Preso dai Carabinieri con 18mila dosi di cocaina nel giardino di casa: serviva a rifornire tutto il Trasimeno

Davanti al giudice per l'udienza preliminare un 38enne albanese accusato di aver importato lo stupefacente e due connazionali che lo piazzavano ai clienti

Acquista droga all’estero, nello specifico cocaina, la importa e la affida a spacciatori di fiducia per piazzarla sul mercato nel comprensorio del lago Trasimeno.

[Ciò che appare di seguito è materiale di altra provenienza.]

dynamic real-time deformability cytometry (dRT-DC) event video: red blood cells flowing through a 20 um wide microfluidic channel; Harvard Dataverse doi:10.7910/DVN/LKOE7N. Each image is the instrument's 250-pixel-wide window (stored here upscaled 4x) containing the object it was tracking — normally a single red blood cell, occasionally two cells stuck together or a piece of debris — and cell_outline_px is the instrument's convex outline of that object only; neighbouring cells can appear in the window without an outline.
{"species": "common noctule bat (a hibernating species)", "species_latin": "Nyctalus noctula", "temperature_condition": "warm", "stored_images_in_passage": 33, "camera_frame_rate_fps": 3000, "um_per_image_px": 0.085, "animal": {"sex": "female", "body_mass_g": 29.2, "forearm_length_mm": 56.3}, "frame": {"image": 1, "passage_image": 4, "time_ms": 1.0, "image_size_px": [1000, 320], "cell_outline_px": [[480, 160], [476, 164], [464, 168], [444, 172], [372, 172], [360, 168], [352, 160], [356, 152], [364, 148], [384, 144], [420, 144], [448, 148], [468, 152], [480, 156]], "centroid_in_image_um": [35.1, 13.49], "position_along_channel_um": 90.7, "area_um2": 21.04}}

L’uomo, un albanese di 38 anni, difeso dall’avvocato Anacleto Ferranti è accusato di aver trafficato “sei chilogrammi di sostanza stupefacente del tipo cocaina che affidava a … affinché lo distribuissero al dettaglio”.

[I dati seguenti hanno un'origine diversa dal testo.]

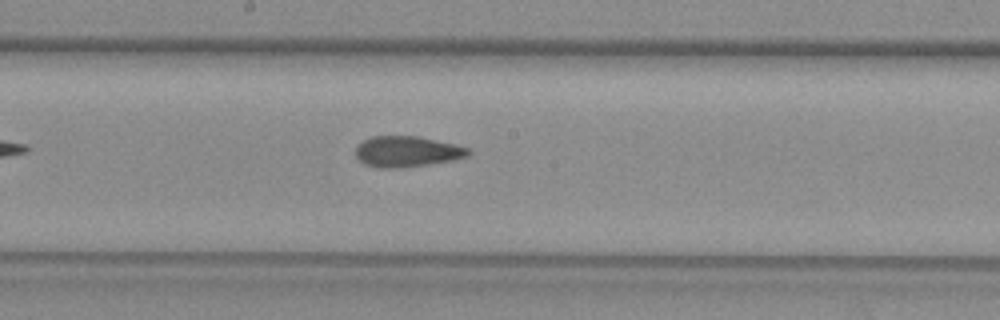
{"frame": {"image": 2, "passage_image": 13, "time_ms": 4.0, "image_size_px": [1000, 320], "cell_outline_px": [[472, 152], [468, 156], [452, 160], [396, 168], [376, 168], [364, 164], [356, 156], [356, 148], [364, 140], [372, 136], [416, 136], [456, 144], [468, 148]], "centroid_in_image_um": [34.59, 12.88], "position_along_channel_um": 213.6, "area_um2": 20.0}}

I Carabinieri della Compagnia di Perugia sequestravano tre chilogrammi di cocaina “in una zona agricola del territorio del Comune di Passignano sul Trasimeno”. Dalle successive analisi emergeva che lo “stupefacente sequestrato risultava avere un principio attivo pari al 93,29% ed era idoneo alla produzione di 18.742 dosi droganti”.

I fatti di cui deve rispondere davanti al giudice per l'udienza preliminare, in concorso con altre due persone, è aggravato anche dalla recidiva nel quinquennio, cioè non era la prima volta che veniva indagato per spaccio di droga. L'operazione risale al 15 dicembre del 2015, ma arriva in tribunale oggi.

Al termine dell'udienza preliminare l'uomo è stato rinviato a giudizio ed il giudice ha emesso un decreto di latitanza.